Legg understood that intelligence was a function of compute (capacity for performing computational tasks), and a crucial driver of compute is Moore’s Law, which stated that the number of transistors in an integrated circuit would double about every two years. This observation has had astonishing longevity. From this, he was able to extrapolate.
The growth of AI is occurring at a similarly rapid rate. It is likely that we are at the beginning of a new Moore’s Law: one in which the amount of intelligence doubles every two years.
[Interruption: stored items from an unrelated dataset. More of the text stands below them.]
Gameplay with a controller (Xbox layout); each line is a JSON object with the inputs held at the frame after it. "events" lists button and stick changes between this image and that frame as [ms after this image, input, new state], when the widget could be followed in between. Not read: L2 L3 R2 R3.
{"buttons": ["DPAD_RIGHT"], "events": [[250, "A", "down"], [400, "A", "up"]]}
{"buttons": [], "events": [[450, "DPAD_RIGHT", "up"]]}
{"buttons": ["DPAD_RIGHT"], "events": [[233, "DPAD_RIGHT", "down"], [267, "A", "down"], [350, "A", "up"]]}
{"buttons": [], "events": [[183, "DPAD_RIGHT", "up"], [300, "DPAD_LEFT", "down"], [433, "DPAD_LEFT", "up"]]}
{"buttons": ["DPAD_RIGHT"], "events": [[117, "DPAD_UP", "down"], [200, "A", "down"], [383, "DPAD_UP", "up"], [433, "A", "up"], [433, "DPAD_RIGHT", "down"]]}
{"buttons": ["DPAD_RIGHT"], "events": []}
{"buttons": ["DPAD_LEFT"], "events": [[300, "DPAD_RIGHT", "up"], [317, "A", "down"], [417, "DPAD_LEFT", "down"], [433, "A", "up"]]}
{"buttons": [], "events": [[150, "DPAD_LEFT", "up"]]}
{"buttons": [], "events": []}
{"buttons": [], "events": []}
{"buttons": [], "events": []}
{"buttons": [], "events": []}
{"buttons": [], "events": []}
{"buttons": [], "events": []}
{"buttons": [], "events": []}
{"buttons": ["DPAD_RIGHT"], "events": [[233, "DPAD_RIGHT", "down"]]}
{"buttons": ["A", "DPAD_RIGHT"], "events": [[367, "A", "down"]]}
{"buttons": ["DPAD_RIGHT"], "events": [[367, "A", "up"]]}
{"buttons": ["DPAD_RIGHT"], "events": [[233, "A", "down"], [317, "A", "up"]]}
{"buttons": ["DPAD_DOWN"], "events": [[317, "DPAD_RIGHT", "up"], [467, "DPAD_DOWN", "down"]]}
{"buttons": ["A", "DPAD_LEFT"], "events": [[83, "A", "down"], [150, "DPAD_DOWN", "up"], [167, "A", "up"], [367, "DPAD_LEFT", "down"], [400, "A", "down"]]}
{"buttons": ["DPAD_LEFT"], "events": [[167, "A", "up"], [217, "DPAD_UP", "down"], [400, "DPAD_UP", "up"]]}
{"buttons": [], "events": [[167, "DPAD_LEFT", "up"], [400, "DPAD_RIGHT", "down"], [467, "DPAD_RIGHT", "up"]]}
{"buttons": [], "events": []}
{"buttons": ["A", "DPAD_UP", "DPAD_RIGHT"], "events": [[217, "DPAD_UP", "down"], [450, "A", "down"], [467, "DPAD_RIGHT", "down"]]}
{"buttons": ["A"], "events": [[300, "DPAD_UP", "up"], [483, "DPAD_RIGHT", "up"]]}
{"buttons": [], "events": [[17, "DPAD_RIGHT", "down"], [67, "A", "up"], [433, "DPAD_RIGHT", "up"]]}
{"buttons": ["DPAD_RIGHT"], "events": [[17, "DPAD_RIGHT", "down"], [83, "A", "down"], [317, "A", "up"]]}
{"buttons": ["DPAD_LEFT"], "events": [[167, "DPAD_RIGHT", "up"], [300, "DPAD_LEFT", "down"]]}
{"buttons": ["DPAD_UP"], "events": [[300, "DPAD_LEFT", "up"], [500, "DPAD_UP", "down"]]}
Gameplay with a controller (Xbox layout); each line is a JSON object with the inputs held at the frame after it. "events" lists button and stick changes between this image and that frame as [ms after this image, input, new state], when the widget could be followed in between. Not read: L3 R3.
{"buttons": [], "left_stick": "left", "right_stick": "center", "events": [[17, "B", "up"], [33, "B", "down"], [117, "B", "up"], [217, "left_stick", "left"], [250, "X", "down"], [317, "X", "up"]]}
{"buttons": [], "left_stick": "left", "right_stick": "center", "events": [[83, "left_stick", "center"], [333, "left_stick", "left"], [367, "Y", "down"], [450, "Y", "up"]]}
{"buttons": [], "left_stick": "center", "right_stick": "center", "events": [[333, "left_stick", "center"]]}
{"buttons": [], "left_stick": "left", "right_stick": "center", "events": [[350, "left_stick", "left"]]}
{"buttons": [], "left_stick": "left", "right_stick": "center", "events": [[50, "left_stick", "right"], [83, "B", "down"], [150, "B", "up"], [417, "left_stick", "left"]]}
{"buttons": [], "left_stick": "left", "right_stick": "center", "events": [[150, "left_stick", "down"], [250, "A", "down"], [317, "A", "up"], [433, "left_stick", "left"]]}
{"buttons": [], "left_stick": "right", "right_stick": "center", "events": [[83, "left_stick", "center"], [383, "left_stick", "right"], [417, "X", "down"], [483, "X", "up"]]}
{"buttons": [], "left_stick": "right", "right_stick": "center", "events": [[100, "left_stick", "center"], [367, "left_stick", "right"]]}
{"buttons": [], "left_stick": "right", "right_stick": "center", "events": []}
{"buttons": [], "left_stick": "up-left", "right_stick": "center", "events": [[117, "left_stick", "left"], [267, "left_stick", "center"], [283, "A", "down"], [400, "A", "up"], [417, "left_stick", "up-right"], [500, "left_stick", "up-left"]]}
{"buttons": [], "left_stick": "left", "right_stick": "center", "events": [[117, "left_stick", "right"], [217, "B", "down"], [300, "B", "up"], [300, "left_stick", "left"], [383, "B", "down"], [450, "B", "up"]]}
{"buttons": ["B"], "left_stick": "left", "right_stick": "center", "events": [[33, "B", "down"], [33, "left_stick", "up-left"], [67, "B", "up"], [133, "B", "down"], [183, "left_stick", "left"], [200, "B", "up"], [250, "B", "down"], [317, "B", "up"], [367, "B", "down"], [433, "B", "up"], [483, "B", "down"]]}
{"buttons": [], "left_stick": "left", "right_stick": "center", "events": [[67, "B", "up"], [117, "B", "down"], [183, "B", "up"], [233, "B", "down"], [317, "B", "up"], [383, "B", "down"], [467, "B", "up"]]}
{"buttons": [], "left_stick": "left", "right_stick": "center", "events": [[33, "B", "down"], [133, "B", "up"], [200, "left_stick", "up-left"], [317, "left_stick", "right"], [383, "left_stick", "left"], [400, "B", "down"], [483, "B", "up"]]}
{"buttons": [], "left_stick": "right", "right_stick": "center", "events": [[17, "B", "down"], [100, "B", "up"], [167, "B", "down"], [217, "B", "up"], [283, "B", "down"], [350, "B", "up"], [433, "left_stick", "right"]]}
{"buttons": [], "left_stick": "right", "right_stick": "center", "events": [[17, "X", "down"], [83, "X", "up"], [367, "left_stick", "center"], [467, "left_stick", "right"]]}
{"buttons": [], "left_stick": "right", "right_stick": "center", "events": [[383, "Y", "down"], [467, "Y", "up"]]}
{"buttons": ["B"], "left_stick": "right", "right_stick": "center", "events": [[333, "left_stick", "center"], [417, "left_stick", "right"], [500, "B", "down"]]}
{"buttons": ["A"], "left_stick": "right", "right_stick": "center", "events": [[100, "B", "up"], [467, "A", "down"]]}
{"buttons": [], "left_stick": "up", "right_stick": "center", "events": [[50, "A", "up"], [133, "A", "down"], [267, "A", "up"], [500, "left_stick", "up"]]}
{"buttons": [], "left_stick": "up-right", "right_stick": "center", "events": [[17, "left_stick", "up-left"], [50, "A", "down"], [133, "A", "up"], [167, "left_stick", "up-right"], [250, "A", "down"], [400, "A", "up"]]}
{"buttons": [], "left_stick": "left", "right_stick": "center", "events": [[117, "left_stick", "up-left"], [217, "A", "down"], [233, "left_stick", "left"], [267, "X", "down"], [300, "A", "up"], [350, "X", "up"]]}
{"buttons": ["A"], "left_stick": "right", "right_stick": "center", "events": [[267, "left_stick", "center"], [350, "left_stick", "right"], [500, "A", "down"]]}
A New Moore’s Law for Intelligence
One under-appreciated aspect of Moore’s Law is that the improvements Moore predicted didn’t come from just one thing. Instead, there seemed to be a constant stream of new improvements.
Between 1965 and 2005, Dennard scaling (roughly, smaller transistors → more transistors per chip) was the primary driver of the technology curve produced by Moore’s Law. Eventually, though, the law began to reach its limits and break down, leading many to conclude that Moore’s Law was ending.
Moore’s Law continued, but from 2005 to 2020, growth was primarily driven by innovations like die size increases and bigger chips. New innovations, such as the use of nanomaterials, are going to drive the next decade of growth.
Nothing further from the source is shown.